[Saved entries]
+ + + + +

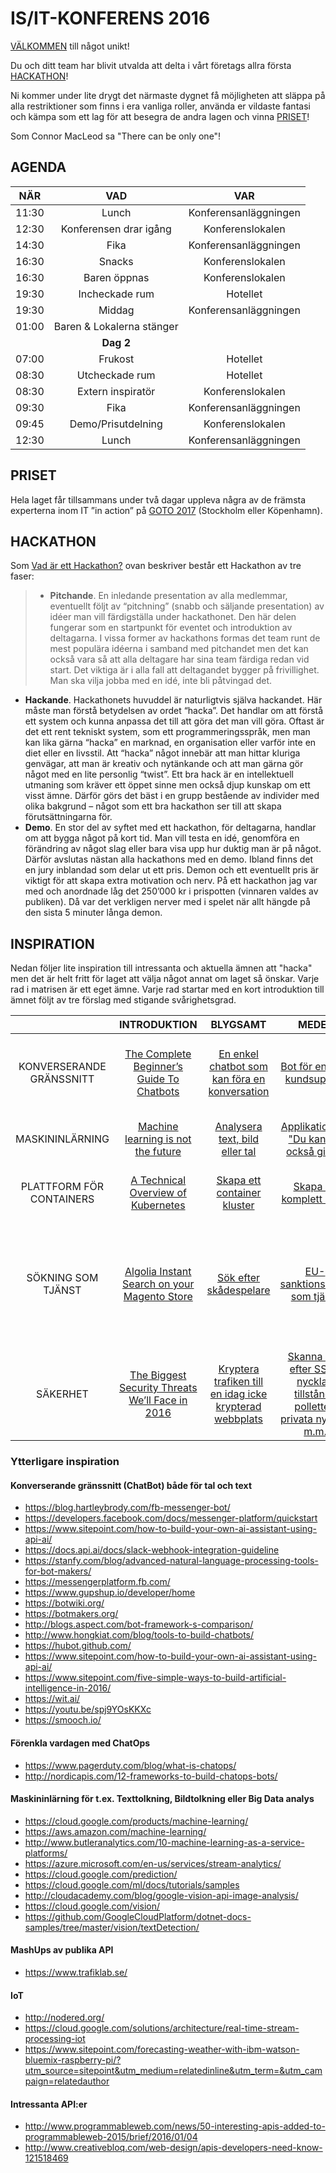 # IS/IT-KONFERENS 2016

[VÄLKOMMEN](http://sproutvideo.com/videos/a09bd0bb1a1fefce28) till något unikt!

Du och ditt team har blivit utvalda att delta i vårt företags allra första [HACKATHON](http://www.digitaltransformering.se/vad-ar-ett-hackathon/)!

Ni kommer under lite drygt det närmaste dygnet få möjligheten att släppa på alla restriktioner som finns i era vanliga roller, använda er vildaste fantasi och kämpa som ett lag för att besegra de andra lagen och vinna [PRISET](https://github.com/guardian-framework/IS-IT-Konferens#priset)!

Som Connor MacLeod sa "There can be only one"!


## AGENDA
|     NÄR     |               VAD               |           VAR          |
|:-----------:|:-------------------------------:|:----------------------:|
|    11:30    |              Lunch              |  Konferensanläggningen |
|    12:30    |     Konferensen drar igång      |    Konferenslokalen    |
|    14:30    |               Fika              |  Konferensanläggningen |
|    16:30    |              Snacks             |    Konferenslokalen    |
|    16:30    |           Baren öppnas          |    Konferenslokalen    |
|    19:30    |         Incheckade   rum        |       Hotellet         |
|    19:30    |              Middag             |  Konferensanläggningen |
|    01:00    |    Baren & Lokalerna stänger    |                        |
|             |            **Dag 2**            |                        |
|    07:00    |             Frukost             |        Hotellet        |
|    08:30    |          Utcheckade rum         |       Hotellet         |
|    08:30    |       Extern   inspiratör       |    Konferenslokalen    |
|    09:30    |               Fika              |  Konferensanläggningen |
|    09:45    |        Demo/Prisutdelning       |    Konferenslokalen    |
|    12:30    |             Lunch               |  Konferensanläggningen |

## PRISET
Hela laget får tillsammans under två dagar uppleva några av de främsta experterna inom IT ”in action” på [GOTO 2017]( https://gotocon.com/) (Stockholm eller Köpenhamn).

## HACKATHON
Som [Vad är ett Hackathon?](http://www.digitaltransformering.se/vad-ar-ett-hackathon/) ovan beskriver består ett Hackathon av tre faser:
> - **Pitchande**. En inledande presentation av alla medlemmar, eventuellt följt av “pitchning” (snabb och säljande presentation) av idéer man vill färdigställa under hackathonet. Den här delen fungerar som en startpunkt för eventet och introduktion av deltagarna. I vissa former av hackathons formas det team runt de mest populära idéerna i samband med pitchandet men det kan också vara så att alla deltagare har sina team färdiga redan vid start. Det viktiga är i alla fall att deltagandet bygger på frivillighet. Man ska vilja jobba med en idé, inte bli påtvingad det.
- **Hackande**. Hackathonets huvuddel är naturligtvis själva hackandet. Här måste man förstå betydelsen av ordet “hacka”. Det handlar om att förstå ett system och kunna anpassa det till att göra det man vill göra. Oftast är det ett rent tekniskt system, som ett programmeringsspråk, men man kan lika gärna “hacka” en marknad, en organisation eller varför inte en diet eller en livsstil.
Att “hacka” något innebär att man hittar kluriga genvägar, att man är kreativ och nytänkande och att man gärna gör något med en lite personlig “twist”. Ett bra hack är en intellektuell utmaning som kräver ett öppet sinne men också djup kunskap om ett visst ämne. Därför görs det bäst i en grupp bestående av individer med olika bakgrund – något som ett bra hackathon ser till att skapa förutsättningarna för.
- **Demo**. En stor del av syftet med ett hackathon, för deltagarna, handlar om att bygga något på kort tid. Man vill testa en idé, genomföra en förändring av något slag eller bara visa upp hur duktig man är på något. Därför avslutas nästan alla hackathons med en demo.
Ibland finns det en jury inblandad som delar ut ett pris. Demon och ett eventuellt pris är viktigt för att skapa extra motivation och nerv. På ett hackathon jag var med och anordnade låg det 250’000 kr i prispotten (vinnaren valdes av publiken). Då var det verkligen nerver med i spelet när allt hängde på den sista 5 minuter långa demon.


## INSPIRATION
Nedan följer lite inspiration till intressanta och aktuella ämnen att "hacka" men det är helt fritt för laget att välja något annat om laget så önskar. Varje rad i matrisen är ett eget ämne. Varje rad startar med en kort introduktion till ämnet följt av tre förslag med stigande svårighetsgrad.

|                                   | INTRODUKTION | BLYGSAMT | MEDEL | UTMANANDE |
|:---------------------------------:|:--------:|:--------:|:-----:|:---------:|
| KONVERSERANDE GRÄNSSNITT          | [The Complete Beginner’s Guide To Chatbots](https://chatbotsmagazine.com/the-complete-beginner-s-guide-to-chatbots-8280b7b906ca#.5wvxm2amn) | [En enkel chatbot som kan föra en konversation](http://rebot.me/mickey) | [Bot för enklare kundsupport](https://docs.api.ai/docs/guidelines-online-store-support-agent) | [Facebook Messenger som UI till oinloggad anmälan via API](https://github.com/hunkim/Wit-Facebook) |
| MASKININLÄRNING                   | [Machine learning is not the future](https://youtu.be/3dXQxSI3XDY) | [Analysera text, bild eller tal](https://cloud.google.com/blog/big-data/2016/09/experience-googles-machine-learning-on-your-own-images-voice-and-text) | [Applikation för "Du kanske också gillar"](https://blog.intercom.com/machine-learning-way-easier-than-it-looks/) | [Maskinellt indentifiera kroppsdelar i en bild](https://www.oreilly.com/learning/dive-into-tensorflow-with-linux) |
| PLATTFORM FÖR CONTAINERS | [A Technical Overview of Kubernetes](https://youtu.be/WwBdNXt6wO4) | [Skapa ett container kluster](https://deis.com/blog/2016/first-kubernetes-cluster-gke/) | [Skapa en komplett PaaS](https://deis.com/blog/2016/production-deis-workflow-google-container-engine-pt2/) | [Skapa en komplett PaaS som autoskalar](https://cloud.google.com/compute/docs/autoscaler/) |
| SÖKNING SOM TJÄNST         | [Algolia Instant Search on your Magento Store](https://youtu.be/DUuv9ALS5cM) | [Sök efter skådespelare](https://www.algolia.com/doc/guides/getting-started/quick-start) | [EU-sanktionslistan som tjänst](http://www.fi.se/Tillsyn/Sanktioner/EU-sanktioner/) | [Utöka tjänsten för yrkeskod med en feedback loop för kontinuerliga förbättringar utifrån faktiskt val i träfflistan](https://www.codementor.io/php/tutorial/how-to-build-a-search-engine-algolia) |
| SÄKERHET  | [The Biggest Security Threats We’ll Face in 2016](https://www.wired.com/2016/01/the-biggest-security-threats-well-face-in-2016/) | [Kryptera trafiken till en idag icke krypterad webbplats](https://kryptera.se/gratis-ssl-certifikat-fran-lets-encrypt/) | [Skanna kod efter SSH-nycklar, tillstånds polletter, privata nycklar m.m.](https://thoughtworks.github.io/talisman/) | [Maskinellt bedöma om en uppladdad bild är manipulerad](https://photography.tutsplus.com/articles/fakes-frauds-and-forgeries-how-to-detect-image-manipulation--cms-22230) |

### Ytterligare inspiration

#### Konverserande gränssnitt (ChatBot) både för tal och text
-	https://blog.hartleybrody.com/fb-messenger-bot/
-	https://developers.facebook.com/docs/messenger-platform/quickstart
-	https://www.sitepoint.com/how-to-build-your-own-ai-assistant-using-api-ai/ 
-	https://docs.api.ai/docs/slack-webhook-integration-guideline 
-	https://stanfy.com/blog/advanced-natural-language-processing-tools-for-bot-makers/ 
-	https://messengerplatform.fb.com/
-	https://www.gupshup.io/developer/home
-	https://botwiki.org/
-	https://botmakers.org/
-	http://blogs.aspect.com/bot-framework-s-comparison/
-	http://www.hongkiat.com/blog/tools-to-build-chatbots/ 
-	https://hubot.github.com/
-	https://www.sitepoint.com/how-to-build-your-own-ai-assistant-using-api-ai/ 
-	https://www.sitepoint.com/five-simple-ways-to-build-artificial-intelligence-in-2016/ 
-	https://wit.ai/ 
-	https://youtu.be/spj9YOsKKXc 
-	https://smooch.io/ 

#### Förenkla vardagen med ChatOps
-	https://www.pagerduty.com/blog/what-is-chatops/ 
-	http://nordicapis.com/12-frameworks-to-build-chatops-bots/

#### Maskininlärning för t.ex. Texttolkning, Bildtolkning eller Big Data analys
-	https://cloud.google.com/products/machine-learning/
-	https://aws.amazon.com/machine-learning/
-	http://www.butleranalytics.com/10-machine-learning-as-a-service-platforms/
-	https://azure.microsoft.com/en-us/services/stream-analytics/
-	https://cloud.google.com/prediction/ 
-	https://cloud.google.com/ml/docs/tutorials/samples
-	http://cloudacademy.com/blog/google-vision-api-image-analysis/
-	https://cloud.google.com/vision/
-	https://github.com/GoogleCloudPlatform/dotnet-docs-samples/tree/master/vision/textDetection/

#### MashUps av publika API
-	https://www.trafiklab.se/

#### IoT
-	http://nodered.org/
-	https://cloud.google.com/solutions/architecture/real-time-stream-processing-iot
-	https://www.sitepoint.com/forecasting-weather-with-ibm-watson-bluemix-raspberry-pi/?utm_source=sitepoint&utm_medium=relatedinline&utm_term=&utm_campaign=relatedauthor 

#### Intressanta API:er
-	http://www.programmableweb.com/news/50-interesting-apis-added-to-programmableweb-2015/brief/2016/01/04 
-	http://www.creativebloq.com/web-design/apis-developers-need-know-121518469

+ + + + +

Copy every line exactly, from the opening line of the entries down to the line holding "Du och ditt", and keep the pictures out.

 # IS/IT-KONFERENS 2016

[VÄLKOMMEN](http://sproutvideo.com/videos/a09bd0bb1a1fefce28) till något unikt!

Du och ditt team har blivit utvalda att delta i vårt företags allra första [HACKATHON](http://www.digitaltransformering.se/vad-ar-ett-hackathon/)!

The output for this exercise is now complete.